▶ **Aim of the task**
Reproduce the rows below without alteration, starting with the first row and continuing through the row that contains "list Autorem materiálu", inclusive.

+--

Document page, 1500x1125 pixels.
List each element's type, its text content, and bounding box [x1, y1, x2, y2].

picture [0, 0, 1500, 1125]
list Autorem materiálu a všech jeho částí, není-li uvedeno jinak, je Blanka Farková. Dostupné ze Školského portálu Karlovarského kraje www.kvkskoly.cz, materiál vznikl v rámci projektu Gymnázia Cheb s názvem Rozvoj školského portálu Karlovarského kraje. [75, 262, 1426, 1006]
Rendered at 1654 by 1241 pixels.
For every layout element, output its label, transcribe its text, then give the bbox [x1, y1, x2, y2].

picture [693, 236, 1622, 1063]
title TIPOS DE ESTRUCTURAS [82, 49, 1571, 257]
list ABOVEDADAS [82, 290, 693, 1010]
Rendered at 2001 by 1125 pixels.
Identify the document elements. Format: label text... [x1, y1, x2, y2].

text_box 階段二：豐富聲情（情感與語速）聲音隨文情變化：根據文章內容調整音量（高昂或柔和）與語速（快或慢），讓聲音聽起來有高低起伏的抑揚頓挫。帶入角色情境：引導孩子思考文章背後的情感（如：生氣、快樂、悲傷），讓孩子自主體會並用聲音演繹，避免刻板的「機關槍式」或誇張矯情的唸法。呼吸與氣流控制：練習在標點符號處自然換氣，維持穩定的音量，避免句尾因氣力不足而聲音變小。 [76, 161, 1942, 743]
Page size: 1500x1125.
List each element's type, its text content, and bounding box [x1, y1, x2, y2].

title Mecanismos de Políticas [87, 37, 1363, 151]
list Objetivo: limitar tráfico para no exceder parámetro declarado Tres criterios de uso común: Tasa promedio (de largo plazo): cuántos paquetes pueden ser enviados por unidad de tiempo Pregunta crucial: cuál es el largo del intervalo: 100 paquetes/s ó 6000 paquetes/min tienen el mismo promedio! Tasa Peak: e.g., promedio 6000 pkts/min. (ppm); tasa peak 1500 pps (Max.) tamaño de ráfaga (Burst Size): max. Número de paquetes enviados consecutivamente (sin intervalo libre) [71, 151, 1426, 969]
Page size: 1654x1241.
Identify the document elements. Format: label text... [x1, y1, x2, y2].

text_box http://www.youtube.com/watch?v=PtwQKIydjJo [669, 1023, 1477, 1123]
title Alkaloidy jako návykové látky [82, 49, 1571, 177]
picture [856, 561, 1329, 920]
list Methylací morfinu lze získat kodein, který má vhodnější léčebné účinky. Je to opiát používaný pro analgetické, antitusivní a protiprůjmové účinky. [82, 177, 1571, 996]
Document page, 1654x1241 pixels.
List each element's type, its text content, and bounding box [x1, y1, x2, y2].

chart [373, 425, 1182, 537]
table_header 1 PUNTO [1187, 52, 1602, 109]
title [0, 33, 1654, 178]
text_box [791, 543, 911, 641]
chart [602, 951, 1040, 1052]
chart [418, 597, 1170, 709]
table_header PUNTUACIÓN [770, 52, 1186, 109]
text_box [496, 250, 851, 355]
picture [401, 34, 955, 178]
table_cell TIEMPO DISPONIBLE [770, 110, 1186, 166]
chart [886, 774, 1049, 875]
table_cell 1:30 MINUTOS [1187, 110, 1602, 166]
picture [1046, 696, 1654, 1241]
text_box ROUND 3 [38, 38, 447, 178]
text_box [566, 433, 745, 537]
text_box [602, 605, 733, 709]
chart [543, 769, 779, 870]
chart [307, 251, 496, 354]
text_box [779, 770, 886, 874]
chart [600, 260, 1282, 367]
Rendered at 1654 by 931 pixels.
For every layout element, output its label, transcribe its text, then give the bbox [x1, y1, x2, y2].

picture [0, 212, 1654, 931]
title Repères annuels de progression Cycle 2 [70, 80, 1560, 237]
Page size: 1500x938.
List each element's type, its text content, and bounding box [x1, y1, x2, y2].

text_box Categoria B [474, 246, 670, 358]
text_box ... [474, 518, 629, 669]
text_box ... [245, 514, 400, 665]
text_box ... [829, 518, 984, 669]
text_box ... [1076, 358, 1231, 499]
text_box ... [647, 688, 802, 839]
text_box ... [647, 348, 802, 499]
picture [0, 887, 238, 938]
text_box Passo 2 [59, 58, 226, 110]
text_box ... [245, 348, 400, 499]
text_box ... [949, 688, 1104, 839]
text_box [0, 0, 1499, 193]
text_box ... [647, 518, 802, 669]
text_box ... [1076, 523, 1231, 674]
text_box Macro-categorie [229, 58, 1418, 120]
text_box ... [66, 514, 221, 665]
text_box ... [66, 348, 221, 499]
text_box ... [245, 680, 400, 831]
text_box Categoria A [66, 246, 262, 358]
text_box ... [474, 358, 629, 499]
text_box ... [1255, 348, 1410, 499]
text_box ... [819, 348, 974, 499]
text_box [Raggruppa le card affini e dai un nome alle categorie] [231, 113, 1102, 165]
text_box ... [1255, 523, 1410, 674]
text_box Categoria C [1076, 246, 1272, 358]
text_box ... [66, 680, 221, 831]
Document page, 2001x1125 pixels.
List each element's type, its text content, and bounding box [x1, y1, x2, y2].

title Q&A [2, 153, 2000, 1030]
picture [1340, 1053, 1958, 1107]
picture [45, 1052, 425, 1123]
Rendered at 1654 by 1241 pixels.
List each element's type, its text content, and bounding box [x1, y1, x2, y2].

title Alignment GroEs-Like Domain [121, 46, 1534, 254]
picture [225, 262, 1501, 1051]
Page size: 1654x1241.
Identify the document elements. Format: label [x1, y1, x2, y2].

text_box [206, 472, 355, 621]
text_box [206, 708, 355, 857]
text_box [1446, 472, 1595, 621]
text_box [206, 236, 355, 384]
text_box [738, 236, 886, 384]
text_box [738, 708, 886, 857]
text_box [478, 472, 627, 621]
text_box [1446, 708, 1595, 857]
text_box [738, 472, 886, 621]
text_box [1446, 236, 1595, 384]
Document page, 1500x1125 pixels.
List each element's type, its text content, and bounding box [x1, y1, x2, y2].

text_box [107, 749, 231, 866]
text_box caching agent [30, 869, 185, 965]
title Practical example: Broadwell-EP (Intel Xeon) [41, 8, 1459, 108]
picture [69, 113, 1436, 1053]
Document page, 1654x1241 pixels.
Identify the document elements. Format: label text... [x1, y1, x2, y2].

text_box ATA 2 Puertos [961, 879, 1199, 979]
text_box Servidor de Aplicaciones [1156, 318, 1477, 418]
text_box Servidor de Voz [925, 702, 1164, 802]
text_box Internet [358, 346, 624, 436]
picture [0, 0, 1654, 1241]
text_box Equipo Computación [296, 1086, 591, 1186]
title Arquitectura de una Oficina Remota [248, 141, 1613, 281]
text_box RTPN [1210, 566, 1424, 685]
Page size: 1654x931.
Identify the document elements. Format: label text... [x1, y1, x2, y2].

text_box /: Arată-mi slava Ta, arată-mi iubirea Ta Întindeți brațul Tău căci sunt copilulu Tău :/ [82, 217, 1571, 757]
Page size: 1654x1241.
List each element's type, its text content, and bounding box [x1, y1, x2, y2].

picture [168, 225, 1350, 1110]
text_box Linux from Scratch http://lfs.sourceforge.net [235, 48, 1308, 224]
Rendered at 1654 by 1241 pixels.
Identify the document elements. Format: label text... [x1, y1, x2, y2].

+--

▶ **Task answer**
Document page, 1500x1125 pixels.
List each element's type, its text content, and bounding box [x1, y1, x2, y2].

picture [0, 0, 1500, 1125]
list Autorem materiálu a všech jeho částí, není-li uvedeno jinak, je Blanka Farková. Dostupné ze Školského portálu Karlovarského kraje www.kvkskoly.cz, materiál vznikl v rámci projektu Gymnázia Cheb s názvem Rozvoj školského portálu Karlovarského kraje. [75, 262, 1426, 1006]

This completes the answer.